Start at the top of the records and, please, print each line exactly through the line that contains "middle pip: (289, 210)", leaving out all pictures.

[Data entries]
◇ ◇ ◇ ◇ ◇

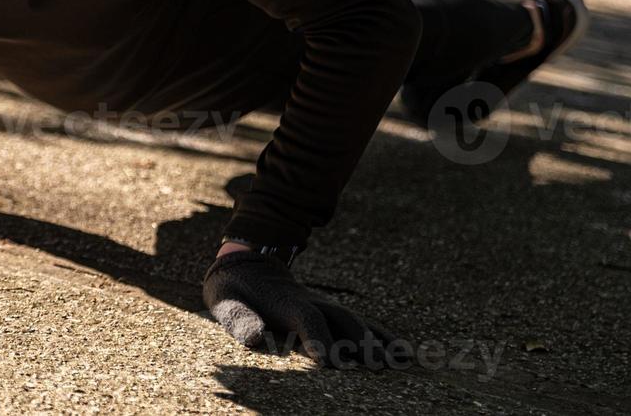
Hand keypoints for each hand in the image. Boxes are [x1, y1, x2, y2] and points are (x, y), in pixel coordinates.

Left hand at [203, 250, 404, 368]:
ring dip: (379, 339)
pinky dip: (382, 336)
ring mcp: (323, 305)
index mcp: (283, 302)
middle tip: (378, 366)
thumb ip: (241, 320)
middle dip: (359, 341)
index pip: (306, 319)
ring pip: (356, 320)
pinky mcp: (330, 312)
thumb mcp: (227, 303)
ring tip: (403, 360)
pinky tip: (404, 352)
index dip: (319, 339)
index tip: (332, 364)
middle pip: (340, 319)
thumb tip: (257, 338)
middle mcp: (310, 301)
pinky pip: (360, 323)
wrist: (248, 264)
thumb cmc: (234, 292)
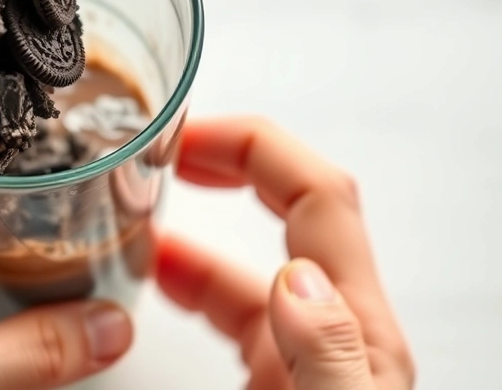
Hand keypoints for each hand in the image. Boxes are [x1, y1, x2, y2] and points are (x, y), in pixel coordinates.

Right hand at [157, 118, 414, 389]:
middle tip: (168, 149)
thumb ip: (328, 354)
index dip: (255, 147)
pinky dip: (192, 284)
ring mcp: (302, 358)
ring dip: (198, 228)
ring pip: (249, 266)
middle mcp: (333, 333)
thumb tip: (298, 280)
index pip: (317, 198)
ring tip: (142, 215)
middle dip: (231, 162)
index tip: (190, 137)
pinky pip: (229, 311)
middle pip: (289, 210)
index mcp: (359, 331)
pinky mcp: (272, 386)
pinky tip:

◇ ◇ ◇ ◇ ◇

» **WRITTEN RESPONSE**
Hand keypoints for each hand in the image. Boxes are [x1, y1, x2, y2] and points are (x, y), in pixel coordinates.

Left hand at [203, 250, 404, 368]:
ring dip: (379, 339)
pinky dip: (382, 336)
ring mcp: (323, 305)
index mcp: (283, 302)
middle tip: (378, 366)
thumb ip: (241, 320)
middle dip: (359, 341)
index pip: (306, 319)
ring pip: (356, 320)
pinky mcp: (330, 312)
thumb mcp: (227, 303)
ring tip: (403, 360)
pinky tip: (404, 352)
index dip: (319, 339)
index tip: (332, 364)
middle pip: (340, 319)
thumb tip: (257, 338)
middle mcp: (310, 301)
pinky pip: (360, 323)
wrist: (248, 264)
thumb cmc: (234, 292)
Hand keypoints for each hand in the image. Boxes are [x1, y1, x2, y2] and points are (x, y), in pixel coordinates.

Right hand at [157, 118, 414, 389]:
middle tip: (168, 149)
thumb ip: (328, 354)
index dip: (255, 147)
pinky dip: (192, 284)
ring mcp: (302, 358)
ring dip: (198, 228)
ring pip: (249, 266)
middle mcp: (333, 333)
thumb tip: (298, 280)
index pip: (317, 198)
ring tip: (142, 215)
middle dip: (231, 162)
index tip: (190, 137)
pinky pip: (229, 311)
middle pip: (289, 210)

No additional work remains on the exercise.